Maine Lobstermen’s Association Board of Directors: Kristan Porter, Cutler & Mike Myrick, Cushing

First published in the MLA Newsletter, June, 2012.

Kristan Porter. MLA photo.

“I wanted to be involved with the MLA to represent lobstering downeast,” MLA Board Director Kristan Porter said. “Every part of the state fishes a little bit differently, so it’s important to have your voice heard for your area.” Porter, 41, has been lobstering from Cutler throughout his life and was elected to the MLA Board of Directors in 2003.

Lobster is not the only fishery Porter’s involved in. He also holds a federal permit for scallops and quahogs. His involvement with fishing industry associations started in 1991 when he became a member of the Downeast Draggers Association. Porter also has served on the Maine Fishermen’s Forum Board of Directors for 16 years, and was elected president three years ago.

As a full-time lobsterman, Porter believes it’s important to be a member of the MLA. “I think everybody, especially the younger guys, should be aware of what’s going on,” he said. “A lot of things happen in the industry, and a lot of things don’t happen because of the MLA,” he said, referring to some proposed policy changes that would have been detrimental to the industry. Porter acknowledges that it’s difficult for the younger generation of lobstermen to join an industry association. He can relate, with three kids at home. “With so many other things in life, it’s hard for people to commit to meetings each month,” he said. For Porter, however, it’s worth the time commitment. “You get to know people up and down the coast. It’s good to understand how everyone is fishing,” he said.

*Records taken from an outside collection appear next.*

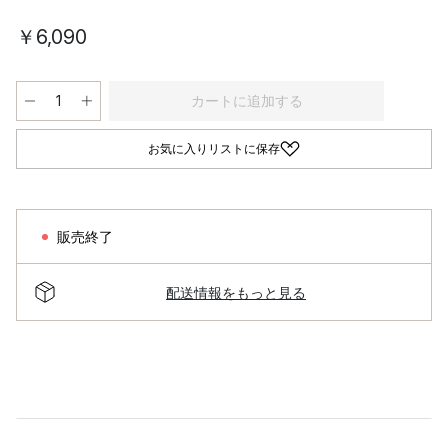
￥6,090
カートに追加する
お気に入りリストに保存
販売終了
配送情報をもっと見る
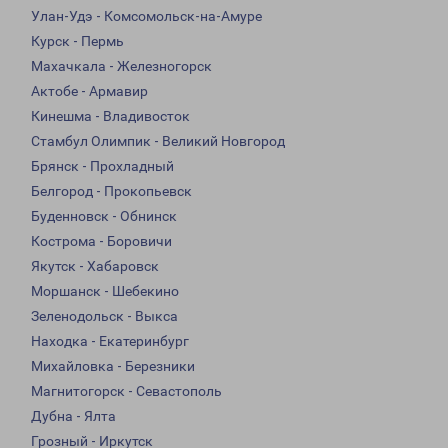
Улан-Удэ - Комсомольск-на-Амуре
Курск - Пермь
Махачкала - Железногорск
Актобе - Армавир
Кинешма - Владивосток
Стамбул Олимпик - Великий Новгород
Брянск - Прохладный
Белгород - Прокопьевск
Буденновск - Обнинск
Кострома - Боровичи
Якутск - Хабаровск
Моршанск - Шебекино
Зеленодольск - Выкса
Находка - Екатеринбург
Михайловка - Березники
Магнитогорск - Севастополь
Дубна - Ялта
Грозный - Иркутск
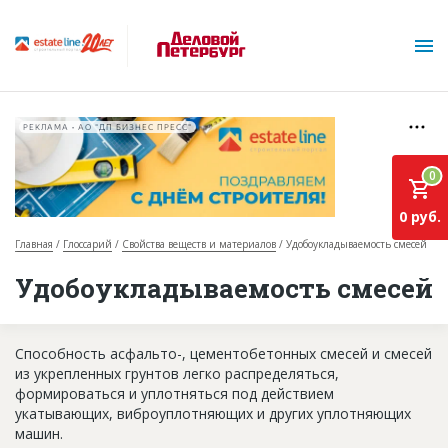
РЕКЛАМА • АО "ДП БИЗНЕС ПРЕСС"
0
0 руб.
Главная
Глоссарий
Свойства веществ и материалов
Удобоукладываемость смесей
О проекте
Удобоукладываемость смесей
Горячие объекты
Способность асфальто-, цементобетонных смесей и смесей
База строящихся объектов
из укрепленных грунтов легко распределяться,
Инвестпроекты
формироваться и уплотняться под действием
укатывающих, виброуплотняющих и других уплотняющих
Глоссарий
машин.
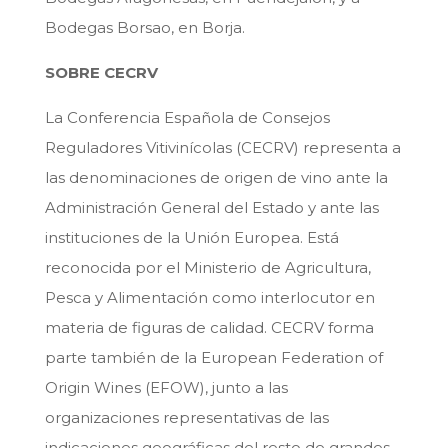
Bodegas Borsao, en Borja.
SOBRE CECRV
La Conferencia Española de Consejos
Reguladores Vitivinícolas (CECRV) representa a
las denominaciones de origen de vino ante la
Administración General del Estado y ante las
instituciones de la Unión Europea. Está
reconocida por el Ministerio de Agricultura,
Pesca y Alimentación como interlocutor en
materia de figuras de calidad. CECRV forma
parte también de la European Federation of
Origin Wines (EFOW), junto a las
organizaciones representativas de las
indicaciones geográficas del resto de grandes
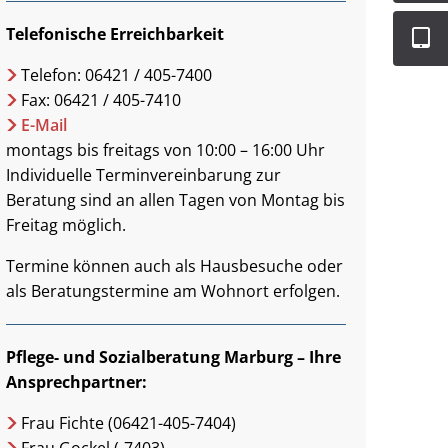
Telefonische Erreichbarkeit
Telefon: 06421 / 405-7400
Fax: 06421 / 405-7410
E-Mail
montags bis freitags von 10:00 – 16:00 Uhr
Individuelle Terminvereinbarung zur
Beratung sind an allen Tagen von Montag bis
Freitag möglich.
Termine können auch als Hausbesuche oder
als Beratungstermine am Wohnort erfolgen.
Pflege- und Sozialberatung Marburg – Ihre
Ansprechpartner:
Frau Fichte (06421-405-7404)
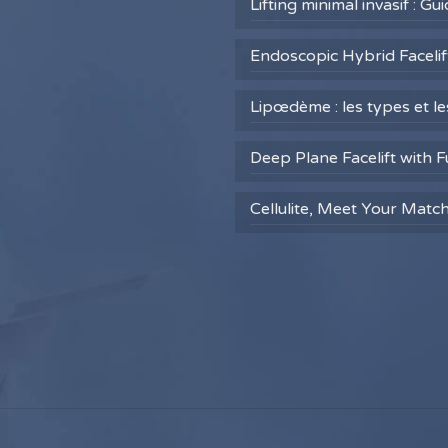
Lifting minimal invasif : G
Endoscopic Hybrid Facelift
Lipœdème : les types et l
Deep Plane Facelift with F
Cellulite, Meet Your Matc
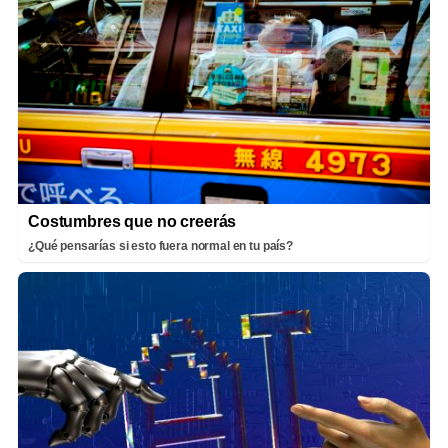
Costumbres que no creerás
¿Qué pensarías si esto fuera normal en tu país?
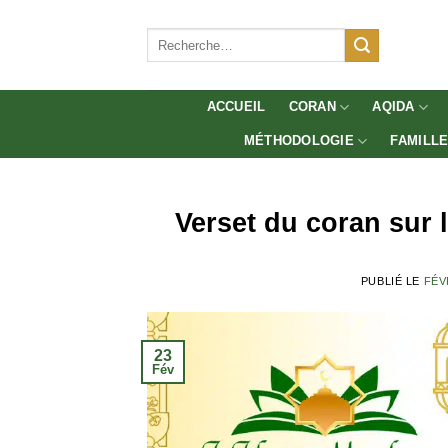
Aller
au
Recherche
pour :
contenu
ACCUEIL
CORAN
AQIDA
MÉTHODOLOGIE
FAMILL
Verset du coran sur l
PUBLIÉ LE
FÉV
23
Fév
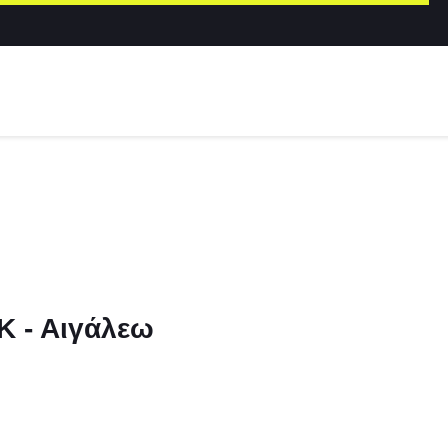
Κ - Αιγάλεω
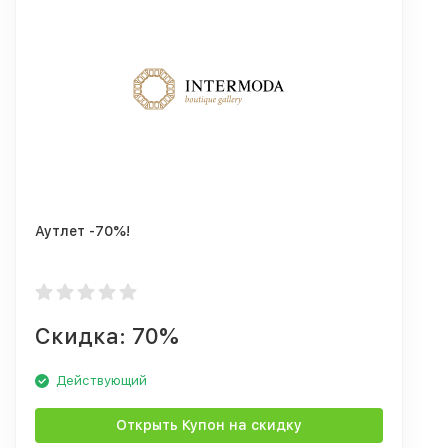
Аутлет -70%!
Скидка: 70%
Действующий
Открыть Купон на скидку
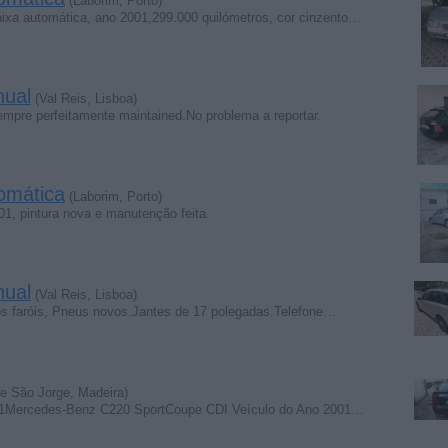
(Laborim, Porto)
xa automática, ano 2001,299.000 quilómetros, cor cinzento…
nual
(Val Reis, Lisboa)
pre perfeitamente maintained.No problema a reportar.
omática
(Laborim, Porto)
1, pintura nova e manutenção feita.
nual
(Val Reis, Lisboa)
s faróis, Pneus novos.Jantes de 17 polegadas.Telefone…
e São Jorge, Madeira)
 01Mercedes-Benz C220 SportCoupe CDI Veículo do Ano 2001…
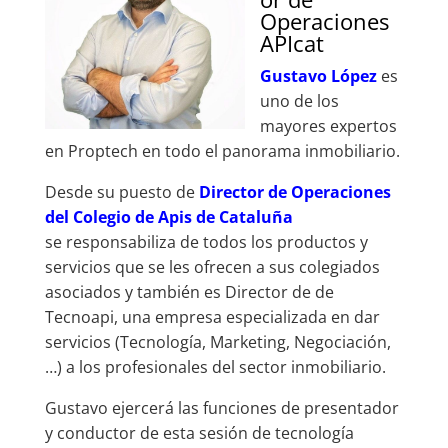
Operaciones
APIcat
Gustavo López
es
uno de los
mayores expertos
en Proptech en todo el panorama inmobiliario.
Desde su puesto de
Director de Operaciones
del Colegio de Apis de Cataluña
se responsabiliza de todos los productos y
servicios que se les ofrecen a sus colegiados
asociados y también es Director de de
Tecnoapi, una empresa especializada en dar
servicios (Tecnología, Marketing, Negociación,
…) a los profesionales del sector inmobiliario.
Gustavo ejercerá las funciones de presentador
y conductor de esta sesión de tecnología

“We have a great board,” Porter said about the MLA. “I hope everyone knows how hard the board works for the state and for the people who make their living fishing. It’s not a western or eastern Maine fishery. We do what’s best for all full time fishermen.”

Mike Myrick. Photo by Heather Tetreault.

Mike Myrick of Cushing also makes time to be on the board of the MLA. “I was involved in various things throughout the years. It was really just the natural progression of things to join the MLA,” Myrick said. He was elected to the Board of Directors in 2005.

Myrick, 60, has been fishing full-time in Zone D since 1971. He got his lobster license when he was seven years old. “I’ve always had an interest in the MLA, way back to the days of Ed Blackmore,” he said. “I always tried to keep in touch and always was a firm believer in the MLA.” Myrick was on the Zone D Council for ten years, starting in 1996, and was a representative from Zone D to the Lobster Advisory Council. “I’d rather know what’s coming and be proactive, not reactive,” he explained about his involvement. “I like to know what’s coming down the road rather than sit around and guess. I’ve been around too long to do that.”

Myrick also volunteered this past January to join Heather Tetreault, MLA’s whale projects coordinator, and fellow MLA director Bobby Ingalls on a right whale survey trip. “That was a real eye-opening experience,” Myrick said. The day was spent recording sightings of right whales in Jordan Basin and the Cashes Ledge area on a 112-foot catamaran. “It was worth the trip and worth the day off from fishing,” he said.

In 2006, Myrick received the MLA Golden V Notch Award, the association’s highest honor, at the Maine Fishermen’s Forum banquet. The award was created to recognize an industry member who has gone “above and beyond the call of duty” in an effort to maintain a healthy resource and fishery for Maine lobstermen. “I was really proud,” Myrick said about receiving the award. “If I can be supportive in any way, I’ll do it as long as I can.”

Being part of the MLA board has proved to be a valuable experience for Myrick.
“I’ve met a lot of really great people along the way. It’s been a good ride and worthwhile. I enjoy the directors meetings. It’s a good time to get together and talk with other fishermen up and down the coast. You can sit down and get a real sense of what’s going on. For the young fellows who have the opportunity to get involved, they should. I wish I had started younger!”